Apr 15
2019
HXD 2019: Driving Real World Change
By Amy Heymans (Cueva), founder and chief experience officer, Mad*Pow.
The scene: a brisk, sunny spring morning by the Charles River in Boston. More than 300 of the health industry’s brightest minds gathered from across the globe for two days of presentations, workshops, discussions and connections. The ninth annual Health Experience Design Conference, hosted by Mad*Pow’s Center for Health Experience Design, took place on April 2 and 3, 2019, and focused on designing for transformative change in health.
Mad*Pow launched the HXD Conference in 2011 to fill a void at the crossroads of health and design, and to explore how human centered design and innovation could transform health. Each year, HXD brings together a diverse community of executives and practitioners in design, innovation, research, strategy and technology to help accelerate the transformation of our health system. Presentations from high-profile thought leaders and health futurists provide inspiration and energy, and thoughtfully designed workshops and interactive activities spark discussions and form connections.
The theme of HXD 2019 was “Real World Change: Improving Health through Design and Innovation.” This theme was explored through presentations and workshop tracks on designing for health behavior change and systems change, health equity and disparities, service design in the healthcare space, and financial wellbeing. Eleven diverse and compelling keynote speakers addressed the conference from the main stage, including Steve Downs, chief technology and strategy officer at the Robert Wood Johnson Foundation; Karen Dillon, New York Times best-selling author; Cheryl Dahle, founder and CEO of Flip Labs; Vanessa Mason, research director of Institute for the Future; and Travis McCready, president and CEO, Massachusetts Life Sciences Center.
Steve Downs challenged attendees to consider how we might use technology to re-imagine and re-shape the fundamentals of everyday life to improve health. For this to succeed, we must establish health as a core value and explicit design goal, and embed it deeply within everything we design.

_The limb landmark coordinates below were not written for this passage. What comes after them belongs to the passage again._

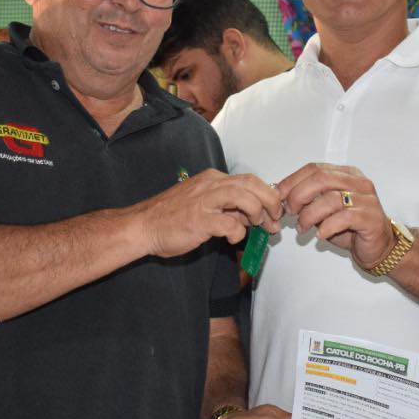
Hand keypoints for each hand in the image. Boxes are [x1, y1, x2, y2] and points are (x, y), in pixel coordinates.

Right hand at [137, 169, 282, 257]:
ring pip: (244, 196)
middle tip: (275, 219)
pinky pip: (230, 224)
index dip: (267, 194)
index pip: (249, 179)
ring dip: (257, 212)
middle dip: (270, 201)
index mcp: (212, 179)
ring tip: (257, 226)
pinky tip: (232, 239)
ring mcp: (204, 201)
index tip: (274, 211)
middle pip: (251, 183)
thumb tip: (253, 215)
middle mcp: (210, 184)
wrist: (143, 226)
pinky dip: (238, 233)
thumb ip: (228, 207)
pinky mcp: (199, 219)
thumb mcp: (204, 205)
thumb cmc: (172, 218)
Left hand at [276, 162, 394, 269]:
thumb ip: (309, 200)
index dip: (292, 180)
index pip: (315, 168)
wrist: (377, 247)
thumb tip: (282, 197)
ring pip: (332, 198)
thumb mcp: (324, 210)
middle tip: (289, 211)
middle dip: (299, 195)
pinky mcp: (371, 218)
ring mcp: (367, 199)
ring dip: (310, 214)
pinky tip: (320, 235)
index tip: (278, 195)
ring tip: (302, 227)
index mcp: (347, 174)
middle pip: (322, 178)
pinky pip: (345, 217)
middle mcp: (359, 182)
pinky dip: (327, 226)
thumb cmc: (350, 228)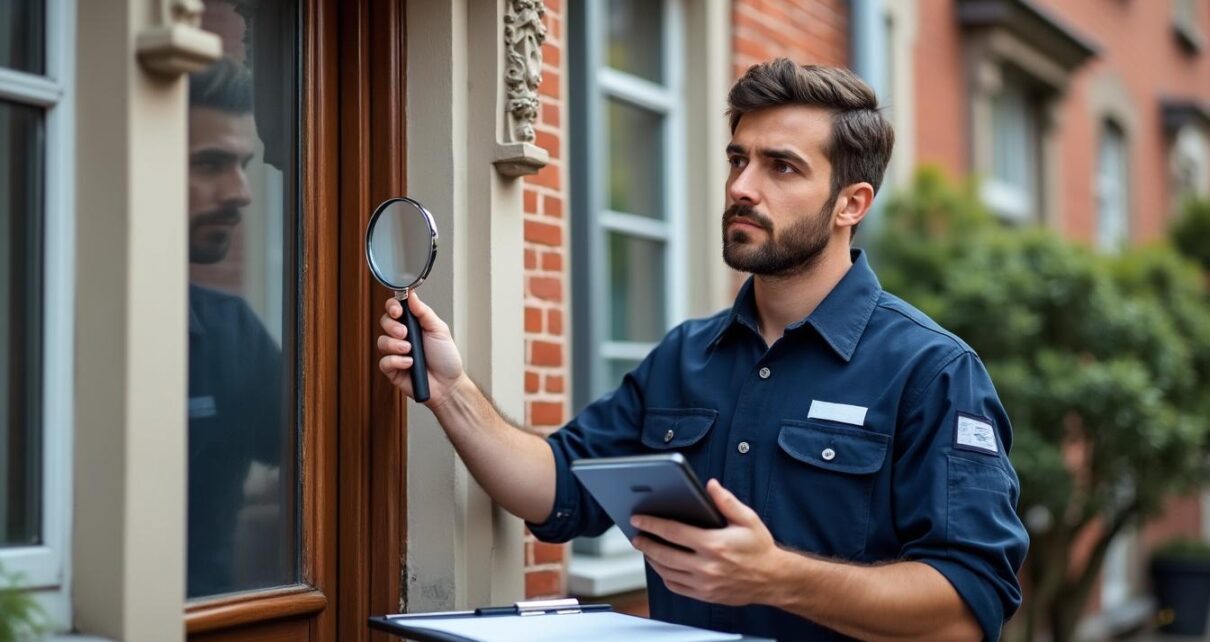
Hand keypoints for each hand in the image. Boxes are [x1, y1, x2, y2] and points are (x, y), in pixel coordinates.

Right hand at [377, 292, 465, 406]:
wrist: (448, 384)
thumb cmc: (445, 358)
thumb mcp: (439, 330)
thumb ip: (424, 312)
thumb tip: (411, 295)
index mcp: (413, 324)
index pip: (395, 309)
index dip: (392, 306)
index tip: (397, 311)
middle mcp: (402, 337)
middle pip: (384, 322)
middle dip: (392, 326)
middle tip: (405, 333)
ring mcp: (396, 353)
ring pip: (382, 342)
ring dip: (395, 345)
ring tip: (410, 351)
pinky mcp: (392, 369)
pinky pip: (384, 362)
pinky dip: (396, 361)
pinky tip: (409, 364)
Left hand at [631, 479, 782, 606]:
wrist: (774, 579)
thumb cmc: (760, 548)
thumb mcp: (747, 519)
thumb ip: (726, 501)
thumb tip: (710, 485)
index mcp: (714, 544)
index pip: (674, 532)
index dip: (652, 524)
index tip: (639, 519)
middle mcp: (707, 566)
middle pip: (665, 554)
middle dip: (646, 543)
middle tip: (636, 535)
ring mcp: (704, 584)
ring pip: (667, 572)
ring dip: (652, 559)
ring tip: (646, 548)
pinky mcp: (705, 595)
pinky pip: (676, 587)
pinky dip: (664, 576)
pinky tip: (662, 565)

Karen Dillon, author of NYT best seller How Will You Measure Your Life, encouraged each attendee to ponder the course of their life and whether their resource allocation matches their goals. She urged the audience to consider whether they find intrinsic motivation in their jobs, and whether they’re standing for something they’re proud of.
Cheryl Dahle detailed her work with Flip Labs to tackle the global overfishing problem, and used this example of transition design to highlight the similarities between various complex human systems. Vanessa Mason examined shifting power dynamics in healthcare, including changes in gender norms as they relate to the tech industry, health struggles faced by millennials, and mental health and gaming addiction.
Travis McCready talked about how to balance the life science industry’s focus on costly precision medicine against the need for accessible health for all. He left attendees with three reflections: You are what you eat, your environment matters and drugs and devices should be seen as the last resort, not the first resort.
HXD also offered fifteen workshops, tracks, lunch and learns, and panel discussions for attendees to choose from. These break-out sessions featured presentations and moderators from a wide range of backgrounds and organizations, including AARP, Mount Sinai Hospital, Kaiser Permanente, Harvard Medical School, Humana, John Snow, Inc., Fidelity, and many more. Sessions covered a wide range of topics, such as participatory design, health literacy, UX design, health equity, and patient experience.
HXD included an invitation-only leadership forum where leaders in healthcare came together to learn about and discuss key trends in health experience design. The conference also featured poster session displays, the announcement of the 2019 Health x Design Challenge, a cocktail reception, and musical performances by Berklee Musical Artists for Social Impact. HXD 2019 was notable for its diversity of both presenters and audience, with a large proportion of millennials in attendance. The focus on inclusion, equity, and empowerment in health was appreciated by attendees, many of whom commented on the community feel. Vanessa Mason summed up the goal of HXD as she closed her keynote by urging attendees to “use your power to design a better future of health.”